Verkäufer der Schusswaffen
Das betonte auch der Fünftangeklagte, der dem Attentäter die beim Anschlag verwendeten Schusswaffen verkauft hatte: "Ich bin in diese Geschichte hineingeraten." Er habe nicht gewusst bzw. geahnt, wofür der Attentäter die Waffen verwendete: "Ich habe nicht nachgedacht, vielleicht, weil ich zu viel Stress hatte." Er habe als Security-Mitarbeiter "Prominente bewacht, Hollywood-Stars" und habe auch als Event-Manager gearbeitet. Mit "terroristischen Sachen" habe er nie etwas zu tun gehabt: "Sogar das amerikanische FBI hat mich geprüft. Zuerst dachte ich, das ist ein Witz." Rausgekommen sei dabei nichts: "In meinem Umfeld ist nie jemand radikal gewesen."
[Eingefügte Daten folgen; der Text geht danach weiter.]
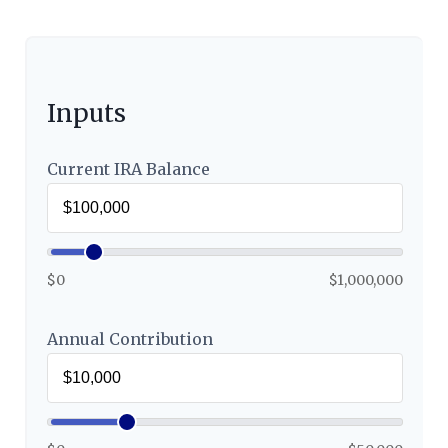
Inputs
Current IRA Balance
$0
$1,000,000
Annual Contribution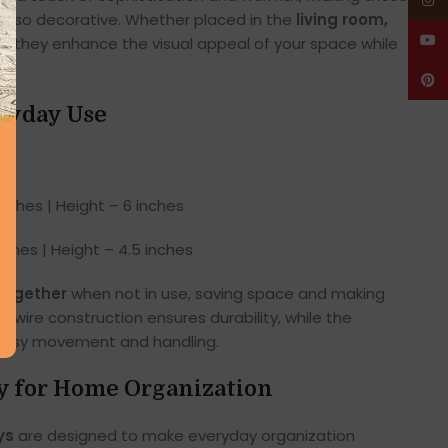
Insta
t also decorative. Whether placed in the
living room,
YouT
m
, they enhance the visual appeal of your space while
Pinte
eryday Use
nches | Height – 6 inches
ches | Height – 4.5 inches
together
when not in use, saving space and making
 wire construction ensures durability, while the
r easy movement and handling.
ty for Home Organization
ys
are designed to make everyday organization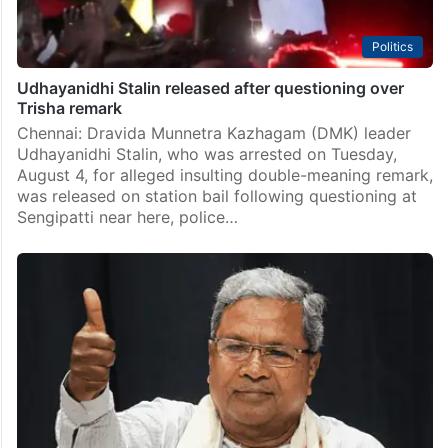
Politics
Udhayanidhi Stalin released after questioning over
Trisha remark
Chennai: Dravida Munnetra Kazhagam (DMK) leader
Udhayanidhi Stalin, who was arrested on Tuesday,
August 4, for alleged insulting double-meaning remark,
was released on station bail following questioning at
Sengipatti near here, police…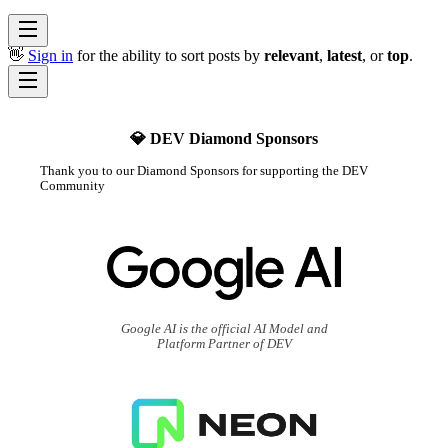
👋
Sign in
for the ability to sort posts by
relevant
,
latest
, or
top
.
💎 DEV Diamond Sponsors
Thank you to our Diamond Sponsors for supporting the DEV
Community
Google AI is the official AI Model and
Platform Partner of DEV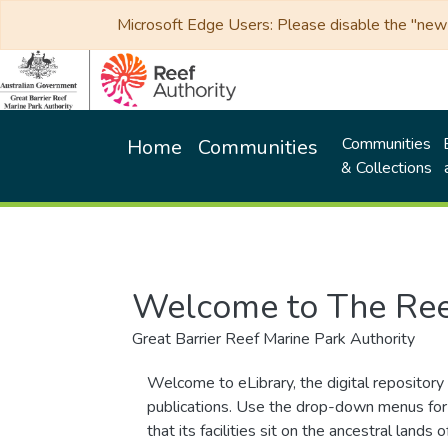
Microsoft Edge Users: Please disable the "new p
Communities
Home
Communities
& Collections
Welcome to The Ree
Great Barrier Reef Marine Park Authority
Welcome to eLibrary, the digital repository 
publications. Use the drop-down menus for 
that its facilities sit on the ancestral lan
Den Kontakt des Attentäters zum Fünfangeklagten hatte der Sechstangeklagte hergestellt, der dazu in seinem Schlusswort klarstellte: "Hätte ich je gedacht, dass der Attentäter zu so etwas fähig ist, hätte ich die Nummer nicht weitergegeben. Damit muss ich leben."
Urteil nicht vor dem späten Nachmittag
Wie lange die Beratungen der Geschworenen über die Schuld jedes einzelnen Angeklagten benötigen werden, ist nicht absehbar. Sie müssen jedenfalls 28 an sie gerichtete Hauptfragen beantworten und - im Fall von Schuldsprüchen - im Anschluss noch mit den drei Berufsrichtern die Strafen festlegen.
Im Fall von anklagekonformen Verurteilungen drohen vier Angeklagten zehn bis 20 Jahre oder lebenslange Haft. Für zwei, die zum Tatzeitpunkt noch keine 21 Jahre alt waren und damit als junge Erwachsene gelten, geht es um bis 20 Jahre Haft.